Many times we make decisions in life that we later regret, even though we repeat to ourselves like a mantra that the only thing we have to regret is what is not done at the time we want to do it. … cap.
This could be, roughly speaking, the summary of the life of the American journalist Helen Zhao, who He worked for the prestigious CNBC network and one day he decided to quit his job to travel the world, he spent all his savings, and now he has explained in the first person why he considers it a bad decision.
In her text, the woman, now 35 years old, recounts how, at the age of 28, she joined the multimedia department of the aforementioned channel: “My dream job,” she says.
However, the demands of being part of such a company got the better of her and she describes how she would often wake up in the middle of the night wondering if one day, when she was 80, she wouldn’t make it. I would regret having lived to work and not do the opposite.
“I suffered from chronic anxiety and had lost my ability to live in the present,” he recalls. It was then that he made the big decision: to leave his job and go to Peru, where he undertook a 18 months between South America and Asia during which he spent $34,000around 31,600 euros at the current exchange rate.
“Every day was a sort of ‘choose your own adventure,’ involving good and bad choices. I learned the hard way lessons about balancing preparation, productivity, and leisure…and I reflected on all those regrets that ultimately They taught me when to prioritize happiness of the moment and when it is better to sacrifice yourself in exchange for a better future”, he reflects.
Obsessed with control
At first, he says, he began to become obsessed with keeping everything under control, so instead of enjoying the experience he had left his entire life behind for, he planned every trip to the countries he wanted to visit.
This led her to leave Argentina on the day they won the World Cup in Qatar in 2022 and miss the celebrations with the friends she had made, or find herself on a plane from Brazil to Bogotá on her birthday only to end up watching alone in an Airbnb through acquaintances’ Instagram stories how they were enjoying the Colombian Carbaval.
“I left high school knowing how to quote Shakespeare but I didn’t know how to pay the bills at the end of the month”
That is, instead of staying in each place as long as his body demanded to enjoy life there, he became obsessed with an itinerary he didn’t need, which taught him, he says, to leave the door open for projects without warning ever since.
Without money for a house and unable to have children
Another of his great regrets is economic and family. And that $34,000 spent in 18 months was practically all your savings.
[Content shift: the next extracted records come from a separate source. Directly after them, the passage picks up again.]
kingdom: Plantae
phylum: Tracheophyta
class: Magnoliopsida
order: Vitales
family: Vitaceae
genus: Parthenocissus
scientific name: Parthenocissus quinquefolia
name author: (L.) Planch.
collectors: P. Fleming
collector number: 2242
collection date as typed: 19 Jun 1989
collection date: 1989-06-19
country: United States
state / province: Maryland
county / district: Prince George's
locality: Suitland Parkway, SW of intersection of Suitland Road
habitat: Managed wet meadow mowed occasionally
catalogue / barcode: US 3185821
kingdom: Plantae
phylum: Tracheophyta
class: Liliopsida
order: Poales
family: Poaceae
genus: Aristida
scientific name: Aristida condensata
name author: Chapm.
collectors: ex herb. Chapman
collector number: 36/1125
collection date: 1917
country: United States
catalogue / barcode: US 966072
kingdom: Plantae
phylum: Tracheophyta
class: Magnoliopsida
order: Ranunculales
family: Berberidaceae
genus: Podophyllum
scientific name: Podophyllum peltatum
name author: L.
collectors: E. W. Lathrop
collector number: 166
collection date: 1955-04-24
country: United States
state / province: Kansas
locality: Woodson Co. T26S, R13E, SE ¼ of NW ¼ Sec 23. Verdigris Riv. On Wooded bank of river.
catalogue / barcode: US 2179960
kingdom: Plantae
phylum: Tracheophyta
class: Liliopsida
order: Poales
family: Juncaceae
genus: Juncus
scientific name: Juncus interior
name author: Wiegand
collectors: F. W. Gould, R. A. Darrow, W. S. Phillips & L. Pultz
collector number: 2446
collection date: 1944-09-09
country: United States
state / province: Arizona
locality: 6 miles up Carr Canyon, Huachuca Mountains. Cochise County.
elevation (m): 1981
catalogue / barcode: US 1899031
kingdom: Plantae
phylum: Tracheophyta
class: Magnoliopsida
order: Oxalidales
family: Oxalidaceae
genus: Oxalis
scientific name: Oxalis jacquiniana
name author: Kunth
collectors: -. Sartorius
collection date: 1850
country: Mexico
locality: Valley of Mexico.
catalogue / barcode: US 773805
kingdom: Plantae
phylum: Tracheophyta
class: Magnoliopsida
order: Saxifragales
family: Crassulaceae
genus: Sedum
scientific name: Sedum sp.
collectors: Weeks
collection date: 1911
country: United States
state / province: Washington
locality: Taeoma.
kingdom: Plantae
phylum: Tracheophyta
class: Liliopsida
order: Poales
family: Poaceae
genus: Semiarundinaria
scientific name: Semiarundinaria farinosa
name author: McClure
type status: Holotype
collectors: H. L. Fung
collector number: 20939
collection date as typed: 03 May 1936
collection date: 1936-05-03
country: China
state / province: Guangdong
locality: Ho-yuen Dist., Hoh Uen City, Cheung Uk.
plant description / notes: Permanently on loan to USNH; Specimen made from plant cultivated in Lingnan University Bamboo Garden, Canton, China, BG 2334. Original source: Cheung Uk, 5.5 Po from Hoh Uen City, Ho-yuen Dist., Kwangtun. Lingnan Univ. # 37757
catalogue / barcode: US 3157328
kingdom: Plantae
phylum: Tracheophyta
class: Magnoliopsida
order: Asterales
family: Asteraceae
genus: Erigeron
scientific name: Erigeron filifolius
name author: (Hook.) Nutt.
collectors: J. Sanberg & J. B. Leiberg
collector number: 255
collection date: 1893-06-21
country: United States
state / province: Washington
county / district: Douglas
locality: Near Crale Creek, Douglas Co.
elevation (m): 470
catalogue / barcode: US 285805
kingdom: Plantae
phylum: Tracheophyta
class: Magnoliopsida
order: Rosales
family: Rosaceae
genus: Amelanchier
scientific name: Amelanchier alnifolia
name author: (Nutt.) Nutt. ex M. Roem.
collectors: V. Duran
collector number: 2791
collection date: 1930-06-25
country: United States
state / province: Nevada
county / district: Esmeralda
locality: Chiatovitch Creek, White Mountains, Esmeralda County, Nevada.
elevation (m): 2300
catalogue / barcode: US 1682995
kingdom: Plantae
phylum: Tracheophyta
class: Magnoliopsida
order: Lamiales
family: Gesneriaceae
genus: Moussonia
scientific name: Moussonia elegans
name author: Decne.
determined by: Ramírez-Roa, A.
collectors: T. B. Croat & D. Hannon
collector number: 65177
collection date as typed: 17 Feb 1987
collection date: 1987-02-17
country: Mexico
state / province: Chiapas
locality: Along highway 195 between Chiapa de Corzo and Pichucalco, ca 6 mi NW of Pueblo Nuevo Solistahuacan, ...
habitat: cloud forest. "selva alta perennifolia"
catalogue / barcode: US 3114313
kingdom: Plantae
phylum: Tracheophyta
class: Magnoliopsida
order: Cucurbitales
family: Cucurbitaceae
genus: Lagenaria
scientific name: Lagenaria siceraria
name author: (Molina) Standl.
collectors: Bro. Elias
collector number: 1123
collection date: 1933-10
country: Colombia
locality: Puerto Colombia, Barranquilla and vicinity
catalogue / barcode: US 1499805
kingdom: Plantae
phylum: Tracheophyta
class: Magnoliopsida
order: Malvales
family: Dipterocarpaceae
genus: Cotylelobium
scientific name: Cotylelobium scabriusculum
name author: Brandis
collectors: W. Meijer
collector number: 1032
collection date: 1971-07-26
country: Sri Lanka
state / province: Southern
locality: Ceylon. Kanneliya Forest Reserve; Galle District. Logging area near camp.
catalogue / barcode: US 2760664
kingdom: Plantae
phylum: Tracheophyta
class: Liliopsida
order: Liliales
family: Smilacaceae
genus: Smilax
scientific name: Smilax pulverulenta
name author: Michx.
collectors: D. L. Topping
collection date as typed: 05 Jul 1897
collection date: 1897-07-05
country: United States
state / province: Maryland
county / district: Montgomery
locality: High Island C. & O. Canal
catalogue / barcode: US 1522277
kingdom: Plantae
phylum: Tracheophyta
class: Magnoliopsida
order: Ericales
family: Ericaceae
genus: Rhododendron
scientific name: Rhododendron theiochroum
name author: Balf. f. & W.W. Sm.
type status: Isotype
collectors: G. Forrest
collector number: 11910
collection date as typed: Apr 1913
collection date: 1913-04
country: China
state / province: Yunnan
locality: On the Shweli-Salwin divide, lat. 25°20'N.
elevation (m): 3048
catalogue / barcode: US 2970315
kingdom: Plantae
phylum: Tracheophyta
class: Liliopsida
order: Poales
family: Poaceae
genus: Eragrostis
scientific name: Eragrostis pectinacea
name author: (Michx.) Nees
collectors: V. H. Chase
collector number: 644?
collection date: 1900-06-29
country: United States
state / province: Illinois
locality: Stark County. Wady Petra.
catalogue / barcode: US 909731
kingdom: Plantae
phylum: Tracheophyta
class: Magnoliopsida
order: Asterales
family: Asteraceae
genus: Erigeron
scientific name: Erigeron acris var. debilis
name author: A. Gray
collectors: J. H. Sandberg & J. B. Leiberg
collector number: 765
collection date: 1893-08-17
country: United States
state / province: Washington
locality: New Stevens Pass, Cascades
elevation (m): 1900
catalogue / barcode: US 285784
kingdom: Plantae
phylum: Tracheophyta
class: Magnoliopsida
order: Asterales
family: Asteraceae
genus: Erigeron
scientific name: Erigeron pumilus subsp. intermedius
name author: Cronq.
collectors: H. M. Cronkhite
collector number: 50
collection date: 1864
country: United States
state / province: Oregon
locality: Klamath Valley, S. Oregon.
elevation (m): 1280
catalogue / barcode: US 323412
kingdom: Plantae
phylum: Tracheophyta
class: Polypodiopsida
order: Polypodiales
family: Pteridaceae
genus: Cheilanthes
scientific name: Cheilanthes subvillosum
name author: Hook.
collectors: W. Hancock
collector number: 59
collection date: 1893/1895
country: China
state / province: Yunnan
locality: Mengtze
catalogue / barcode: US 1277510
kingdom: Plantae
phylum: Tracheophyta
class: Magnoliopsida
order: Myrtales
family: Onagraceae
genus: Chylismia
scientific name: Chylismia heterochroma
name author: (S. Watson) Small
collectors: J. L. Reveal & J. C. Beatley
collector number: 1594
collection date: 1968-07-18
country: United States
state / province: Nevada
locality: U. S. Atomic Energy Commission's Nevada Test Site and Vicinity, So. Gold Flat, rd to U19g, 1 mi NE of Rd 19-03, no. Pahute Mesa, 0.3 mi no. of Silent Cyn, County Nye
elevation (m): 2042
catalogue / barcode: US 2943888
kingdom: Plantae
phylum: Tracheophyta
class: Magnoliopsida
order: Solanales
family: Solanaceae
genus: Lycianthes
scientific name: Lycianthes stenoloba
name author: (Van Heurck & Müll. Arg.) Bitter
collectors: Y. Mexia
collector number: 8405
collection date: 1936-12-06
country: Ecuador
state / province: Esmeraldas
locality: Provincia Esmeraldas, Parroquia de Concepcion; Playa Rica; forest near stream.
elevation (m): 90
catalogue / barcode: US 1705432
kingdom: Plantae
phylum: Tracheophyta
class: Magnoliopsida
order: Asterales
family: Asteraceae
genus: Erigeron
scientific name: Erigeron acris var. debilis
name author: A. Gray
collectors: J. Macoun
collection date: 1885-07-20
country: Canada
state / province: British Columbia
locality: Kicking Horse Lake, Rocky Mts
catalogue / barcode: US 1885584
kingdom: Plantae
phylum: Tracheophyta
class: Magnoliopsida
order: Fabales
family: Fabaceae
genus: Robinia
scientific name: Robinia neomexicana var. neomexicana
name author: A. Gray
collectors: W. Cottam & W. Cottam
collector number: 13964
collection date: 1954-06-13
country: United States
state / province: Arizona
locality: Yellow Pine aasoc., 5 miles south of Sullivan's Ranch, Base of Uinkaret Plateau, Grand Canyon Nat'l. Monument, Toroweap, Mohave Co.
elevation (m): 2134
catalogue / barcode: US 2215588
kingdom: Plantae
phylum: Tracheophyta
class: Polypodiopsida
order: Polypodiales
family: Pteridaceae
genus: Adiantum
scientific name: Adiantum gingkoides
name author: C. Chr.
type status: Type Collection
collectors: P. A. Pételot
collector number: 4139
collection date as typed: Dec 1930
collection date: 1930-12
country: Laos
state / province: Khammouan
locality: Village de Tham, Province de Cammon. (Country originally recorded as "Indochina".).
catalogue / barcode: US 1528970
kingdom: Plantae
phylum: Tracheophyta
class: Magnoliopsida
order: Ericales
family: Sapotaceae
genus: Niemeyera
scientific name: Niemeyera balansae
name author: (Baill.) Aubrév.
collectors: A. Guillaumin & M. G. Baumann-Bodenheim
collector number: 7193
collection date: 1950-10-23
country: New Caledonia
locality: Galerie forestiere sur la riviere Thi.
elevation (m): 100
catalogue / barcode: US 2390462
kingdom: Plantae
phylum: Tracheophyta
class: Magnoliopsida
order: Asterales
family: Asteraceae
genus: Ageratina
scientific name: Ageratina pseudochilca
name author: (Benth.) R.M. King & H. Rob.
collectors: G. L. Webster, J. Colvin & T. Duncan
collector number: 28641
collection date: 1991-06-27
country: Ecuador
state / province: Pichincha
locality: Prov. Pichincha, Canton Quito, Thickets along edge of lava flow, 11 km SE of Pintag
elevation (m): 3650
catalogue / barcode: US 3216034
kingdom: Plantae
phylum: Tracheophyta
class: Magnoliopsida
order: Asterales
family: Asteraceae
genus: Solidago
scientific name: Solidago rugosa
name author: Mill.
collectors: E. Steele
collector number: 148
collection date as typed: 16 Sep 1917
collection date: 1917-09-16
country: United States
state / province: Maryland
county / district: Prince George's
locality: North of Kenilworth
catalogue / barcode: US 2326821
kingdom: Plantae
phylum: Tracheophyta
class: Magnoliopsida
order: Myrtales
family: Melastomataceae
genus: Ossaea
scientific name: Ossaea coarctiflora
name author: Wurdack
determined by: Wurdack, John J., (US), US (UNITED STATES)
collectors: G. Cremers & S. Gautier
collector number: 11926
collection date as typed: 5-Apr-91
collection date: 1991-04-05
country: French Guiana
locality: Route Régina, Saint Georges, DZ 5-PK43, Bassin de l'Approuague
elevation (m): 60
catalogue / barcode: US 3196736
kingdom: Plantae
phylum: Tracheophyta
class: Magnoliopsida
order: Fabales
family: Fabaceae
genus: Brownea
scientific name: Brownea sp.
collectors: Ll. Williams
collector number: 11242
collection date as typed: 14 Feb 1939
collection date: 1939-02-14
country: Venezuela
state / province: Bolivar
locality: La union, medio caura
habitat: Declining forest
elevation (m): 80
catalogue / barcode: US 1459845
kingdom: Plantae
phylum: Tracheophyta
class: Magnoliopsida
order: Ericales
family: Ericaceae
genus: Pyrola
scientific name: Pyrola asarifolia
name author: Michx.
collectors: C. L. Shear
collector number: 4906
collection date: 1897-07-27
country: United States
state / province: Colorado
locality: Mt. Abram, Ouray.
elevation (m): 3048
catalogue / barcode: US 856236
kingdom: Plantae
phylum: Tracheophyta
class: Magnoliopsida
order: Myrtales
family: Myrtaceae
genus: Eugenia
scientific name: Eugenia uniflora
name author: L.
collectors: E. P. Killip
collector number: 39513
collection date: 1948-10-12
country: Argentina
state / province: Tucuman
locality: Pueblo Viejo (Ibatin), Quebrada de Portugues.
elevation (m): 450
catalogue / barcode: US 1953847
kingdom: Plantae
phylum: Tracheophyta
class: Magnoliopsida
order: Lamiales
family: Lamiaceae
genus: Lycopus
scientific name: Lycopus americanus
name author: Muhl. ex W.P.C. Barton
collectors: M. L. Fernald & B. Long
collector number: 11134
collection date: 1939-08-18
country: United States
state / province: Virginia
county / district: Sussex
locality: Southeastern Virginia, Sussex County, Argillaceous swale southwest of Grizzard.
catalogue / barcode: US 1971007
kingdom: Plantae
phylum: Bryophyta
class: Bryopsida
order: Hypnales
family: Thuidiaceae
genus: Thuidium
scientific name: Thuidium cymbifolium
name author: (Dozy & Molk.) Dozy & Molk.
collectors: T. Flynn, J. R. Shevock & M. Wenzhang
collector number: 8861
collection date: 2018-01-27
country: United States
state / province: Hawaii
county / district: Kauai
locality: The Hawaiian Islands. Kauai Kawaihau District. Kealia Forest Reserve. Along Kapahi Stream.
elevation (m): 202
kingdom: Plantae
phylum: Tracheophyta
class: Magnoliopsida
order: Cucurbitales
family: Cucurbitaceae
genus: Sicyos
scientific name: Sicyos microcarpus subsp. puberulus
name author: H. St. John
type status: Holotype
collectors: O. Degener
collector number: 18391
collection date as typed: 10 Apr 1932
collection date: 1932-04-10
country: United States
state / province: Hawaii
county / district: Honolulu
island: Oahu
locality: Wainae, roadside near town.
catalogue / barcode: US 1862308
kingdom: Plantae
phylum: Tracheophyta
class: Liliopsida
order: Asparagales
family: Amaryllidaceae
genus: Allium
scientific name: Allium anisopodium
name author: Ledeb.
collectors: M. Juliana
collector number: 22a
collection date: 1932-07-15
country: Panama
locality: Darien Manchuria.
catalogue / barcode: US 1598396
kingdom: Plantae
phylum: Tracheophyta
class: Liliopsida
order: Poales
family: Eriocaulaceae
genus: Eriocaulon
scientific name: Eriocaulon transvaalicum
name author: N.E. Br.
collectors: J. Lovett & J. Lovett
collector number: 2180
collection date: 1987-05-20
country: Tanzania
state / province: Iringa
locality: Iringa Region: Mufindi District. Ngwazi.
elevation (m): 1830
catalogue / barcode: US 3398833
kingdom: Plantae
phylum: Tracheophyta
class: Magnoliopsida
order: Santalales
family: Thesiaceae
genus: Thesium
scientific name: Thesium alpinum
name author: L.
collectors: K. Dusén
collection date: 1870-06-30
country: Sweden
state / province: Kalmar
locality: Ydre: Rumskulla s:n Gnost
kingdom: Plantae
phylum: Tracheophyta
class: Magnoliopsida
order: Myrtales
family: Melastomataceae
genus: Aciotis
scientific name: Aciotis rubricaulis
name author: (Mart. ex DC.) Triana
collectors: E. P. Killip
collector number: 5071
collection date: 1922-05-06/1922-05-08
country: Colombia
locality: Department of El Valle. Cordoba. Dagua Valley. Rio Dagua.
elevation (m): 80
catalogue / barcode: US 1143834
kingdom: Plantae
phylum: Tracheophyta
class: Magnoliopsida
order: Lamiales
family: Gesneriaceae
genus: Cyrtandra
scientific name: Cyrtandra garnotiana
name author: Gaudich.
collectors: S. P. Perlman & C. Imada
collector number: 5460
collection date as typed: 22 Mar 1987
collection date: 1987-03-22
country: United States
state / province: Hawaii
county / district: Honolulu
What is happening now? That he can’t afford to buy a house – he doesn’t have enough down payment, especially in Los Angeles, where he lives – and She’s also not ready to have children. for the costs of starting a family.
She believes that this poor financial planning and overspending during her gap year was due in part to the fact that no one educated her on how to handle the financial side of adult life:
“I left high school knowing how to quote Shakespeare but I didn’t know how to pay the bills at the end of the month,” he says.
He thinks that if he had thought better, he could still have enjoyed his gap year, but without running out of moneywithout housing and without a short-term family plan at age 34.
Today, he tries to reorient his life after the lessons he says he learned from his journey and the mistakes he made, trying not to let regret be the center of his life. “second chance”which she now consults on a website where she details her experience as a journalist and traveler.